■ TASK PROMPT
Without any pictures, retype exactly the lines from the one with "Возможен самовывоз в выходные" through the final line of the records.

■ DATA SUPPLIED
□ □ □ □

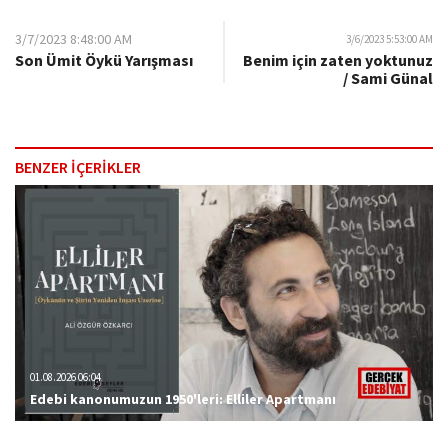
3/7/2023 8:48:00 AM
3/6/2023 5:53:00 AM
Son Ümit Öykü Yarışması
Benim için zaten yoktunuz
/ Sami Günal
BENZER İÇERİKLER
01.08.2026 06:04
Edebi kanonumuzun 1950'leri: Elliler Apartmanı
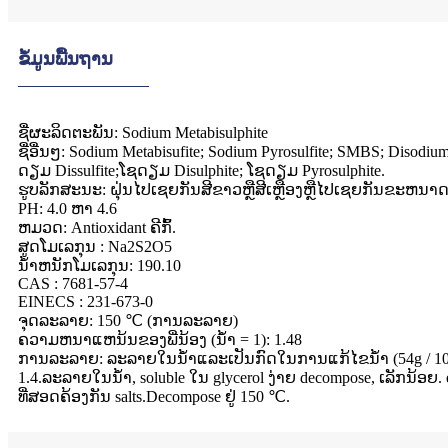
ຂໍ້ມູນພື້ນຖານ
ຊື່ຜະລິດຕະພັນ: Sodium Metabisulphite
ຊື່ອື່ນໆ: Sodium Metabisufite; Sodium Pyrosulfite; SMBS; Disodiu
ດຽມ Dissulfite;ໂຊດຽມ Disulphite; ໂຊດຽມ Pyrosulphite.
ຮູບ​ລັກ​ສະ​ນະ​: ຝຸ່ນ​ໄປ​ເຊຍ​ກັນ​ສີ​ຂາວ​ຫຼື​ສີ​ເຫຼືອງ​ຫຼື​ໄປ​ເຊຍ​ກັນ​ຂະ​ຫນາດ
PH: 4.0 ຫາ 4.6
ຫມວດ: Antioxidant ຄີກົ້.
ສູດ​ໂມ​ເລ​ກຸນ : Na2S2O5
ນ້ໍາຫນັກໂມເລກຸນ: 190.10
CAS : 7681-57-4
EINECS : 231-673-0
ຈຸດ​ລະ​ລາຍ​: 150 ℃ (ການ​ລະ​ລາຍ​)
ຄວາມຫນາແຫນ້ນຂອງພີ່ນ້ອງ (ນ້ໍາ = 1): 1.48
ການລະລາຍ: ລະລາຍໃນນ້ໍາແລະເປັນກົດໃນການແກ້ໄຂນ້ໍາ (54g / 100ml
1.4.ລະລາຍໃນນ້ໍາ, soluble ໃນ glycerol ງ່າຍ decompose, ເລັກນ້ອຍ
ທີ່ສອດຄ້ອງກັນ salts.Decompose ຢູ່ 150 ℃.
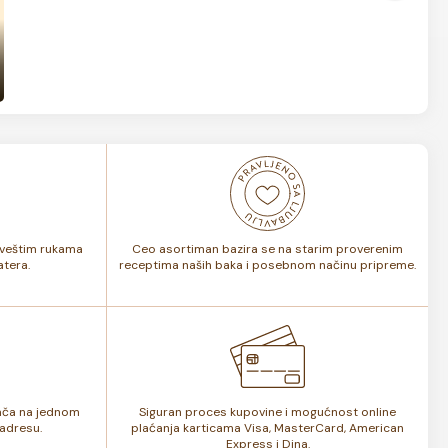
i veštim rukama
Ceo asortiman bazira se na starim proverenim
tera.
receptima naših baka i posebnom načinu pripreme.
lača na jednom
Siguran proces kupovine i mogućnost online
adresu.
plaćanja karticama Visa, MasterCard, American
Express i Dina.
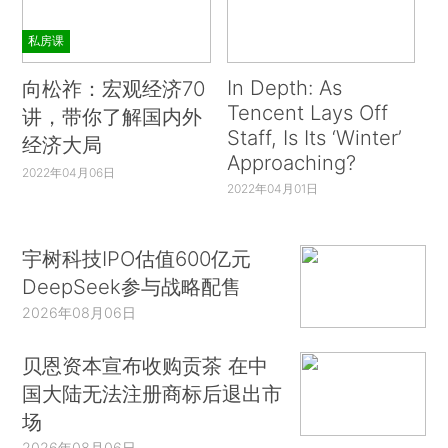
私房课
In Depth: As
向松祚：宏观经济70
Tencent Lays Off
讲，带你了解国内外
Staff, Is Its ‘Winter’
经济大局
Approaching?
2022年04月06日
2022年04月01日
宇树科技IPO估值600亿元
DeepSeek参与战略配售
2026年08月06日
贝恩资本宣布收购贡茶 在中
国大陆无法注册商标后退出市
场
2026年08月06日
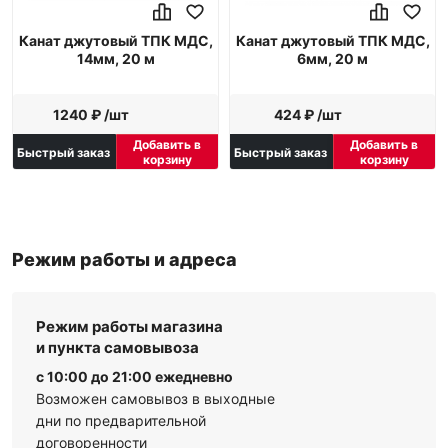
Канат джутовый ТПК МДС,
Канат джутовый ТПК МДС,
14мм, 20 м
6мм, 20 м
1240 ₽ /шт
424 ₽ /шт
Добавить в
Добавить в
Быстрый заказ
Быстрый заказ
корзину
корзину
Режим работы и адреса
Режим работы магазина
и пункта самовывоза
с 10:00 до 21:00 ежедневно
Возможен самовывоз в выходные
дни по предварительной
договоренности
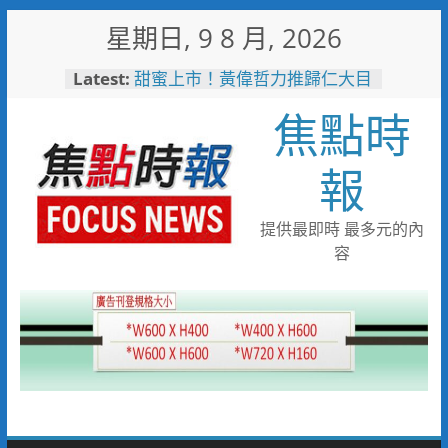
Skip
星期日, 9 8 月, 2026
to
content
Latest:
甜蜜上市！黃偉哲力推歸仁大目
釋迦，邀全民體驗採果樂兼做公
焦點時
益
臺鐵高雄機廠變身全台最大免費
樂園 陳其邁:保存百年產業記
報
憶！
「火車醫院」變身親子天堂！高
雄親子遊樂園開幕首日人潮爆棚
提供最即時 最多元的內
「高雄親子樂園」爆紅！全臺最
容
大免費園區首日吸三萬人朝聖
輕軌更突破4,000人次
起於無心成於熱愛 王貴嬋現代
水墨個展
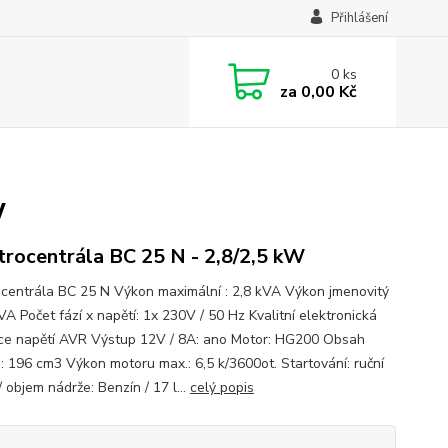
Přihlášení
0
ks
za
0,00 Kč
W
trocentrála BC 25 N - 2,8/2,5 kW
ocentrála BC 25 N Výkon maximální : 2,8 kVA Výkon jmenovitý
VA Počet fází x napětí: 1x 230V / 50 Hz Kvalitní elektronická
ce napětí AVR Výstup 12V / 8A: ano Motor: HG200 Obsah
: 196 cm3 Výkon motoru max.: 6,5 k/3600ot. Startování: ruční
/ objem nádrže: Benzín / 17 l...
celý popis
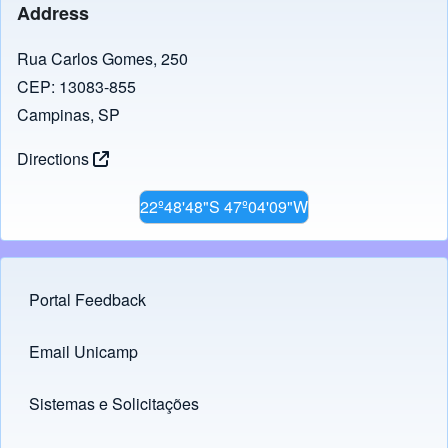
b
d
Address
o
o
o
n
Rua Carlos Gomes, 250
CEP: 13083-855
k
Campinas, SP
Directions
22º48'48"S 47º04'09"W
Portal Feedback
Footer menu
Email Unicamp
(opens in new tab)
Links
Sistemas e Solicitações
(opens in new tab)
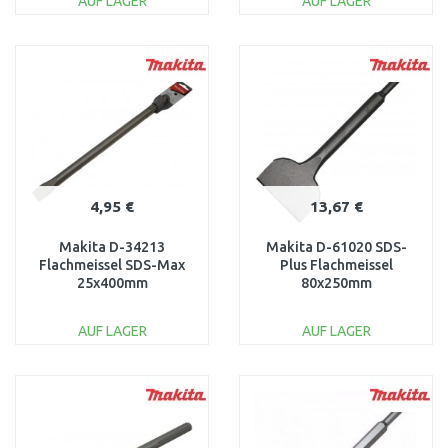
AUF LAGER
AUF LAGER
IN DEN
IN DEN
WARENKORB
WARENKORB
Vergleichen
Vergleichen
4,95 €
13,67 €
Makita D-34213
Makita D-61020 SDS-
Flachmeissel SDS-Max
Plus Flachmeissel
25x400mm
80x250mm
AUF LAGER
AUF LAGER
IN DEN
IN DEN
WARENKORB
WARENKORB
Vergleichen
Vergleichen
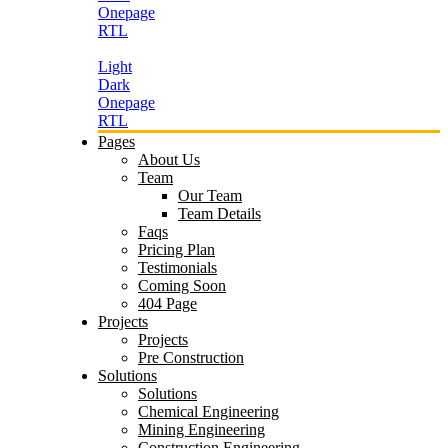
Onepage
RTL
Light
Dark
Onepage
RTL
Pages
About Us
Team
Our Team
Team Details
Faqs
Pricing Plan
Testimonials
Coming Soon
404 Page
Projects
Projects
Pre Construction
Solutions
Solutions
Chemical Engineering
Mining Engineering
Construction Engineering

□ □ □ □

■ ANSWER AREA
Возможен самовывоз в выходные
дни по предварительной
договоренности
Skip
星期日, 9 8 月, 2026
to
content
Latest:
甜蜜上市！黃偉哲力推歸仁大目
釋迦，邀全民體驗採果樂兼做公
焦點時
益
臺鐵高雄機廠變身全台最大免費
樂園 陳其邁:保存百年產業記
報
憶！
「火車醫院」變身親子天堂！高
雄親子遊樂園開幕首日人潮爆棚
提供最即時 最多元的內
「高雄親子樂園」爆紅！全臺最
容
大免費園區首日吸三萬人朝聖
輕軌更突破4,000人次
起於無心成於熱愛 王貴嬋現代
水墨個展
Přihlášení
0
ks
za
0,00 Kč
W
trocentrála BC 25 N - 2,8/2,5 kW
ocentrála BC 25 N Výkon maximální : 2,8 kVA Výkon jmenovitý
VA Počet fází x napětí: 1x 230V / 50 Hz Kvalitní elektronická
ce napětí AVR Výstup 12V / 8A: ano Motor: HG200 Obsah
: 196 cm3 Výkon motoru max.: 6,5 k/3600ot. Startování: ruční
/ objem nádrže: Benzín / 17 l...
celý popis
b
d
Address
o
o
o
n
Rua Carlos Gomes, 250
CEP: 13083-855
k
Campinas, SP
Directions
22º48'48"S 47º04'09"W
Portal Feedback
Footer menu
Email Unicamp
(opens in new tab)
Links
Sistemas e Solicitações
(opens in new tab)
AUF LAGER
AUF LAGER
IN DEN
IN DEN
WARENKORB
WARENKORB
Vergleichen
Vergleichen
4,95 €
13,67 €
Makita D-34213
Makita D-61020 SDS-
Flachmeissel SDS-Max
Plus Flachmeissel
25x400mm
80x250mm
AUF LAGER
AUF LAGER
IN DEN
IN DEN
WARENKORB
WARENKORB
Vergleichen
Vergleichen
Onepage
RTL
Light
Dark
Onepage
RTL
Pages
About Us
Team
Our Team
Team Details
Faqs
Pricing Plan
Testimonials
Coming Soon
404 Page
Projects
Projects
Pre Construction
Solutions
Solutions
Chemical Engineering
Mining Engineering
Construction Engineering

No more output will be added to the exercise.